Estado terá que contratar médicos para tratamento de tuberculose nos presídios

Decisão foi determinada pela 3ª Câmara Cível do Tribunal de Justiça

Por O Dia

Rio - Os desembargadores da 3ª Câmara Cível do Tribunal de Justiça (TJRJ) decidiram que o Governo do Estado deverá contratar, imediatamente, 12 médicos e mais 18 profissionais de saúde para atendimento dos casos de tuberculose entre os detentos do sistema penitenciário. Os magistrados acompanharam, por unanimidade, o voto do relator, desembargador Peterson Barroso Simão, decidindo ainda que o governo destine recursos para realização de exames para detecção e controle da doença, assim como para o transporte sanitário exclusivo de presos diagnosticados com a doença.

De acordo com a decisão, o Estado deverá contratar 14 técnicos de laboratório, dois biólogos e dois psicólogos para o atendimento do Programa de Tuberculose desenvolvido nas unidades prisionais.

No voto, o desembargador Peterson Simão considerou que as ações realizadas pelo Estado têm se mostrado insuficientes para o combate à tuberculose nas unidades prisionais do Estado.

“As medidas adotadas pelo Executivo não estão sendo suficientes. É fato público e notório a mortalidade de presos com tuberculose. Para tanto, basta examinar as estatísticas, onde há notícia veiculada em sítio eletrônico de que a cada dois dias um preso morre de tuberculose nos presídios do Rio de Janeiro”, destacou.

O relator também chamou a atenção sobre a violação aos direitos humanos e em relação aos riscos que essa situação pode provocar na sociedade. “Os presídios fluminenses revelam um cenário de emergência de saúde e de violação aos direitos humanos, quer pela superlotação em lugares precários, quer pela falta de tratamento de urgência contra a tuberculose que se dissemina rapidamente, prejudicando a todos – os presos, os funcionários, os visitantes e a população em geral pela transmissão infecciosa”, frisou.

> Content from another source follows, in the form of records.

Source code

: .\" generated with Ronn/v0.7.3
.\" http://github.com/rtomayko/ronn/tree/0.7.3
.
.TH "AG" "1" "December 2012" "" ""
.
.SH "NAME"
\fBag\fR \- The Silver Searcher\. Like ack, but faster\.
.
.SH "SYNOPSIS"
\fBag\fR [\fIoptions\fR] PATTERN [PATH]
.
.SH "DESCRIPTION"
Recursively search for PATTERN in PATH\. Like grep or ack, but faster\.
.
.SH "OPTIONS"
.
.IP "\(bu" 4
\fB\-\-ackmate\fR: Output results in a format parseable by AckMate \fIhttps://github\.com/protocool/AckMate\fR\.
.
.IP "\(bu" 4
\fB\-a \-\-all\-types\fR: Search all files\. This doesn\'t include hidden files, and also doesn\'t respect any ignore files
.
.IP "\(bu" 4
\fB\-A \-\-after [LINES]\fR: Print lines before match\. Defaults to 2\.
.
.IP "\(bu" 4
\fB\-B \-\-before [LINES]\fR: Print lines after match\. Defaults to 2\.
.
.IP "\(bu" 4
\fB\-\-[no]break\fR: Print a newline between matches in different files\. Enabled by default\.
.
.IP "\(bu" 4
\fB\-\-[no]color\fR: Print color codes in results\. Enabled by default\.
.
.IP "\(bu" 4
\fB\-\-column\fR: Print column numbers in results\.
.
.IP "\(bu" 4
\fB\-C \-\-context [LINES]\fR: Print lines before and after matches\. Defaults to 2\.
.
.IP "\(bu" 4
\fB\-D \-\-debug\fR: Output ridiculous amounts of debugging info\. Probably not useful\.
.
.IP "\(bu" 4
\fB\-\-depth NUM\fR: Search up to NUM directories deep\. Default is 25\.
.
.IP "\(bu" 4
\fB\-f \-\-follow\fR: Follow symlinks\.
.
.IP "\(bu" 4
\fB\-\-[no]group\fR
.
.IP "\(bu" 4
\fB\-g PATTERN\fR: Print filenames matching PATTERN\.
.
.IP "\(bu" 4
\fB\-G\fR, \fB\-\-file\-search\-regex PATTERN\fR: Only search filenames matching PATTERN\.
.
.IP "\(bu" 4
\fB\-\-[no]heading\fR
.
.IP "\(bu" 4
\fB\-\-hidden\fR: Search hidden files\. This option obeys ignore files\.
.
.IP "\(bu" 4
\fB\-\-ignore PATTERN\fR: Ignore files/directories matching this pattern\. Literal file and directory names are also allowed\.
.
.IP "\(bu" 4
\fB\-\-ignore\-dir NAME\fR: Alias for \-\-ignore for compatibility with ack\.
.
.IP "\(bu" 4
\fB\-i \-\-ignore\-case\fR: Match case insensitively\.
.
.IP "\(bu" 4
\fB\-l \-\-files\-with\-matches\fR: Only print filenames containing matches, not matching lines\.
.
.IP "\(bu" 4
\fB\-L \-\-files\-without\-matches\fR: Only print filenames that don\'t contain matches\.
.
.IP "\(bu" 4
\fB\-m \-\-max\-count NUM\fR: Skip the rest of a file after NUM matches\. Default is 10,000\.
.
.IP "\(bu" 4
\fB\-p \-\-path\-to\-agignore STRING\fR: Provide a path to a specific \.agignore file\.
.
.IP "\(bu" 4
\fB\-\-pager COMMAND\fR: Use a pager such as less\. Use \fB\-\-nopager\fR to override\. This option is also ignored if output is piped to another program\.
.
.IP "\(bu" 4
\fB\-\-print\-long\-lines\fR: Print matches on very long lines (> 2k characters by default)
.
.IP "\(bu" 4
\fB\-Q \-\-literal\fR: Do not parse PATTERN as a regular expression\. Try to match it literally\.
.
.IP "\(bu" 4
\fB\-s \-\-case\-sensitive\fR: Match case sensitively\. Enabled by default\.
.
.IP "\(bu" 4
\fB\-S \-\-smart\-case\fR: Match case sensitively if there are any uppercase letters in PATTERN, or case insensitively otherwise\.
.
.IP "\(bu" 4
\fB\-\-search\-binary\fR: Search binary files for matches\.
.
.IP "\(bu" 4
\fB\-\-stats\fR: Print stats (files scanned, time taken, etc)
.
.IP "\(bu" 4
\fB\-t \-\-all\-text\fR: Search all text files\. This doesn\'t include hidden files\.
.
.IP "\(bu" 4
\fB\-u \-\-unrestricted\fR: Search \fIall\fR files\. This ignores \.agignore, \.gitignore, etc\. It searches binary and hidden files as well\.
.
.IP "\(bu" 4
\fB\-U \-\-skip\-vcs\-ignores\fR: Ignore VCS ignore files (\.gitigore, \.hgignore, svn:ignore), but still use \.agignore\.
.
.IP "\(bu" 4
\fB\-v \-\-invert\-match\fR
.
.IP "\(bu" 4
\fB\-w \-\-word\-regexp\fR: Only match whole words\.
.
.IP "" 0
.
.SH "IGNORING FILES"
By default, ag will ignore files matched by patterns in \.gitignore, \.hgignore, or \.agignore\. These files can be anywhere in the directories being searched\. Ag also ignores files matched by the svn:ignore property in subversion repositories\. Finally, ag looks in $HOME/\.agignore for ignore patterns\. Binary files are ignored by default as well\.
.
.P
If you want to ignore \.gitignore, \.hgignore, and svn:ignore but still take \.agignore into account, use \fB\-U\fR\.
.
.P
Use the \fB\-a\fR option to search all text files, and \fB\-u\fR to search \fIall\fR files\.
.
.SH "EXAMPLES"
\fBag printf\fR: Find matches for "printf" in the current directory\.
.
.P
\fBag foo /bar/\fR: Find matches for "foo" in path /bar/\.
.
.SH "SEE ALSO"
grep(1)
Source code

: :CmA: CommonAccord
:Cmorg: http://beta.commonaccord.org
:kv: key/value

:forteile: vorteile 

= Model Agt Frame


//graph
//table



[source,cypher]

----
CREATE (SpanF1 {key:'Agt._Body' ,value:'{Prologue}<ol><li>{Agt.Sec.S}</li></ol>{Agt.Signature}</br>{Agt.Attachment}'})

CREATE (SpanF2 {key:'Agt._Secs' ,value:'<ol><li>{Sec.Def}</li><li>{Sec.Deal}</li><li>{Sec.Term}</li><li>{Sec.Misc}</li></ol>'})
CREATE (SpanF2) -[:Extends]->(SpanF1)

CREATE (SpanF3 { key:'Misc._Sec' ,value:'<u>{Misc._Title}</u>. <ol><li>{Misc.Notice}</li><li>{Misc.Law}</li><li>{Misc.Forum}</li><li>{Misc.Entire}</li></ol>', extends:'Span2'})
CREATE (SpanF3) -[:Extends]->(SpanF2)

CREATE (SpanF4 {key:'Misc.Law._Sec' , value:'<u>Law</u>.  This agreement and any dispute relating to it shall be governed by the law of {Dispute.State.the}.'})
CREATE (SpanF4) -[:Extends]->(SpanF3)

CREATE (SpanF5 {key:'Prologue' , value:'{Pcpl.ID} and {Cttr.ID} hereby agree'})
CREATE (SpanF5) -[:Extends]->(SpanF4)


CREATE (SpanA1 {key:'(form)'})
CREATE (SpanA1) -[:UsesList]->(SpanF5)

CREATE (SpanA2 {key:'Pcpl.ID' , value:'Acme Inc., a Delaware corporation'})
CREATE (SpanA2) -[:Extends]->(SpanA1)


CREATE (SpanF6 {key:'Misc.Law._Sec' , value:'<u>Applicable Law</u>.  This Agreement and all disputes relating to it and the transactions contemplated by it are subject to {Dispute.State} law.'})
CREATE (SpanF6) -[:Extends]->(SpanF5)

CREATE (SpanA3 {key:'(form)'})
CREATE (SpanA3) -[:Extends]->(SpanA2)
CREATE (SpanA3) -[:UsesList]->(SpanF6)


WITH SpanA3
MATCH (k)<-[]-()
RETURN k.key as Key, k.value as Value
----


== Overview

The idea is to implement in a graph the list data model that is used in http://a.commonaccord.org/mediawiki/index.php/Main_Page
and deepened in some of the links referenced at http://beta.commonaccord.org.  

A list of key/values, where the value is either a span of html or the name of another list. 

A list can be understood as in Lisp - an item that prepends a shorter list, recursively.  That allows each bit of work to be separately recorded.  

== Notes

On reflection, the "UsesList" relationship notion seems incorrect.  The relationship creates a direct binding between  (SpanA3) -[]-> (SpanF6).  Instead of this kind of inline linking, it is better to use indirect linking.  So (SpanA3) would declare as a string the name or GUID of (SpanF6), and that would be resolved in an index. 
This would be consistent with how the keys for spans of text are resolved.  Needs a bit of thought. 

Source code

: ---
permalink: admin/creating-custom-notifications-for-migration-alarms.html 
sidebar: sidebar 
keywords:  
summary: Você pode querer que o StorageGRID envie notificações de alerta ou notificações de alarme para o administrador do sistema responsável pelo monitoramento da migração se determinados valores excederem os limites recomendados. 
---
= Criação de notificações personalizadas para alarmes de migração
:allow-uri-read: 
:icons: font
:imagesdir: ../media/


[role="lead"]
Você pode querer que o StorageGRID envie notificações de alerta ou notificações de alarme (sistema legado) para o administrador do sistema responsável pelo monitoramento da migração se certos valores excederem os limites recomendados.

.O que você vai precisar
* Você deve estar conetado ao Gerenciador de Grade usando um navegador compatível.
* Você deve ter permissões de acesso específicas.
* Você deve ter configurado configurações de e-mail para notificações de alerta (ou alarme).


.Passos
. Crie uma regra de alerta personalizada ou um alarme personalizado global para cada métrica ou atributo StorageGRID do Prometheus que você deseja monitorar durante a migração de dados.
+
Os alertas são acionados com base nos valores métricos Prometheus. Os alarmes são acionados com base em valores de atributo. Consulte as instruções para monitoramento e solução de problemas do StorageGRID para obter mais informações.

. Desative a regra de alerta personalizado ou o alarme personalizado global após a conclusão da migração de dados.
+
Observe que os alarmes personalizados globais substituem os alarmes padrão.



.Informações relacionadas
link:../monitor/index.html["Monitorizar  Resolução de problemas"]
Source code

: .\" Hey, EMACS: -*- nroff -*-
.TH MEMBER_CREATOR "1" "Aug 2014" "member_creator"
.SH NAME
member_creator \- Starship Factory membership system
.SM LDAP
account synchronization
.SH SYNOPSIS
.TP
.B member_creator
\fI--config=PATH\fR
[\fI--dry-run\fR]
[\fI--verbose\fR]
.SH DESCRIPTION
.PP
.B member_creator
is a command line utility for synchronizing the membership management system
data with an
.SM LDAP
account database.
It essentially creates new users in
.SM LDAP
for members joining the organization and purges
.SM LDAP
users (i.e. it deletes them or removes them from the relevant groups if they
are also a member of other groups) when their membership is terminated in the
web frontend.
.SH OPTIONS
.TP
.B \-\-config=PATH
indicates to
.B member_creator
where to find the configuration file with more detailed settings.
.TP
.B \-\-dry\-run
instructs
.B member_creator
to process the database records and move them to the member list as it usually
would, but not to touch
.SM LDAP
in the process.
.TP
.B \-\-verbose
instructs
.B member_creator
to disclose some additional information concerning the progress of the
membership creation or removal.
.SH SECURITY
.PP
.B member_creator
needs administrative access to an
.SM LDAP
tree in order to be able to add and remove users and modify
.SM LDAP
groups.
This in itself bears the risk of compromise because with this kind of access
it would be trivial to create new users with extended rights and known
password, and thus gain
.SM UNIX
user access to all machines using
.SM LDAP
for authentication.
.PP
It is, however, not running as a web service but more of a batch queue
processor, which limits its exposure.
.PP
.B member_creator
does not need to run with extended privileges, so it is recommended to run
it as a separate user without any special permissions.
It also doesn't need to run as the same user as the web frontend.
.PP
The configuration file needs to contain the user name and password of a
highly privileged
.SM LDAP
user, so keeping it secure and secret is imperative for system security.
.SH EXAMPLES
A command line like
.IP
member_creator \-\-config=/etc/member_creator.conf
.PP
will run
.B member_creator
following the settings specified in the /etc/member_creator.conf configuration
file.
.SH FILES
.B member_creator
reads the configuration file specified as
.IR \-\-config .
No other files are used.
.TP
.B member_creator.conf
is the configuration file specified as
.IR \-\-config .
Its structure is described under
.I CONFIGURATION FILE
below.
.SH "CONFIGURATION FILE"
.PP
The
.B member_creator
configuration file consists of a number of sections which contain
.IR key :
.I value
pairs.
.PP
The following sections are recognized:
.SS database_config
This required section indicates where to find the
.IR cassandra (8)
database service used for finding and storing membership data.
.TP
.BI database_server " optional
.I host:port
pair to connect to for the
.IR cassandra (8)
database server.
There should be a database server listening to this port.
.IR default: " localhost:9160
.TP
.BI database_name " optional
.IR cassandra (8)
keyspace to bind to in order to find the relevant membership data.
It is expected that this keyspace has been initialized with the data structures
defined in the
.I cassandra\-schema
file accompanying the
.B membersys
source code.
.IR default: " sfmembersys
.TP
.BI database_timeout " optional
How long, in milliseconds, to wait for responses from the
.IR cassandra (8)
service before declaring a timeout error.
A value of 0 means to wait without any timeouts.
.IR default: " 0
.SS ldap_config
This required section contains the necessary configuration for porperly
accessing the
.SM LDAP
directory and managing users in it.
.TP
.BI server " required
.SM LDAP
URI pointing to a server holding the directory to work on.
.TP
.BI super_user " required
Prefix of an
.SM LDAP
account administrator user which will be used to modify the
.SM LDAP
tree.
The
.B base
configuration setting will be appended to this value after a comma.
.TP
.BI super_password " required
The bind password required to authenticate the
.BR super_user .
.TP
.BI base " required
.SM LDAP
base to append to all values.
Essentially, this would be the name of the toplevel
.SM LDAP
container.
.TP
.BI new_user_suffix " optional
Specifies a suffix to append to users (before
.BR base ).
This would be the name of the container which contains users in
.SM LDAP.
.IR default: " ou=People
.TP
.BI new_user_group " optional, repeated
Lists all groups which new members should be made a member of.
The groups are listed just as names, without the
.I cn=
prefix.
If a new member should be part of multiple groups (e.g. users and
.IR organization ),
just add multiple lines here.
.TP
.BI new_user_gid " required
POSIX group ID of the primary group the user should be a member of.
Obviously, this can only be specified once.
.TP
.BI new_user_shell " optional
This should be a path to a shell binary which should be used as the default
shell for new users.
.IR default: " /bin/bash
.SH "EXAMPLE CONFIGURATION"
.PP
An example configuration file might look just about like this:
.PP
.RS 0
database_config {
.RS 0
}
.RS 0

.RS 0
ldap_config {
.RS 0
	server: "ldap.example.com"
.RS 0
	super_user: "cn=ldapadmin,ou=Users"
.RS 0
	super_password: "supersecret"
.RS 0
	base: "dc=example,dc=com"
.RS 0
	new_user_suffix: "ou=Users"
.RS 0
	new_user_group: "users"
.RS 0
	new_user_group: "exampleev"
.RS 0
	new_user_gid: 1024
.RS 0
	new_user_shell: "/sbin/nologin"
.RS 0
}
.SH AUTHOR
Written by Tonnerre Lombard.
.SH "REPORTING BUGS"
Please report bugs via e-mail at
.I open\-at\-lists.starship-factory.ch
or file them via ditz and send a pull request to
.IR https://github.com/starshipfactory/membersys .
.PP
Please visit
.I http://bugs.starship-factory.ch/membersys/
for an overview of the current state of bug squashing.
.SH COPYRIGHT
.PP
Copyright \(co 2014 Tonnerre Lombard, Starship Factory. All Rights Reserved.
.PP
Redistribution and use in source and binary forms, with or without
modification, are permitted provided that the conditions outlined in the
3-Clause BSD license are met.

Entre outras medidas apresentadas na ação civil pública ajuizada pelo Ministério Público também foi determinado que o Estado disponibilize uma equipe de saúde por unidade prisional para busca ativa de casos, entre presos que ingressam no sistema e para presos já inseridos no sistema, com médico, enfermeiro, técnico de raio-x e técnico de enfermagem com capacitação para atendimento em casos de tuberculose.